Time after time, year after year the GAA people of Mayo fail to hold the line – instead, little things are discussed, digested and denounced in the public eye when much more important issues are let flutter in the wind.
Take Andy Moran, for example. The man was appointed as manager of the Mayo senior team on August 14.
He hasn't even had a collective training session yet, but already his decisions are being discussed at meetings of the county board.
By all accounts, Moran contacted a number of players before the start of the championship and told them they weren't in his immediate plans. I'm not sure if that's true or not – but let's go with the supposition that it is.
It might not have been the best time to make such a move, particularly when a ball hadn't been kicked in anger in the club championship.
Maybe, Moran should have waited to see how the club games panned out or maybe he wanted to lay down a marker and let everyone know there was a new sheriff in town – but whatever his reasoning – the decision was his and his alone.
However, the meddling has already started. Eoghan McLaughlin's name was brought up at last week's county board meeting amid queries about why the Westport man was let go from the Mayo panel before the club games began.
Now, there are a few issues clouding things here. By all accounts, McLaughlin wasn't the only player let go, and the door wasn't closed on anyone. Moran was setting up an initial training group and nothing was set in stone.
The fact that McLaughlin was one of the best players in the club championship added to the chatter around the issue and that came to a head at the county board meeting.

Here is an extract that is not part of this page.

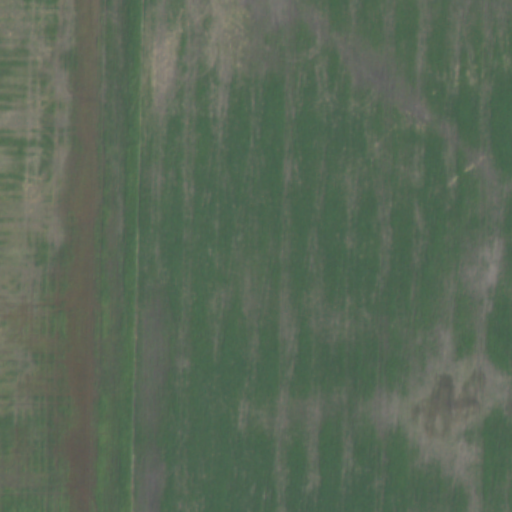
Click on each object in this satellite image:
crop: (256, 256)
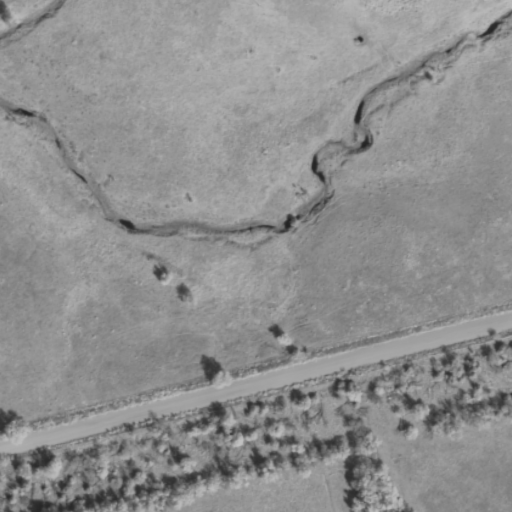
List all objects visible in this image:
road: (256, 372)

It was a good lesson for Moran. If he didn't know it already, he will now be acutely aware that every step he takes may become the stuff of public commentary.
This creates an awkward working environment for the new management team, but hopefully all the soft chatter will cease after this mad episode.
In my view the new boss shouldn't have dropped any player before the club championship, if he did indeed do so. However, Moran is the boss. He makes the calls. He makes the choices and whether you like it or not, that's the way it is.
Andy Moran was given the job of managing the Mayo senior team. It is a tough, complex and challenging task. Give the man a bit of time and space and let him get on with it.
KOBE WAS RIGHT
We knew it was happening, but prayed that it wouldn't come to fruition. However, when I checked my phone a little before 6am yesterday morning the news was there staring back at me.
Kobe McDonald had signed for St Kilda in Melbourne and he was headed for Australia.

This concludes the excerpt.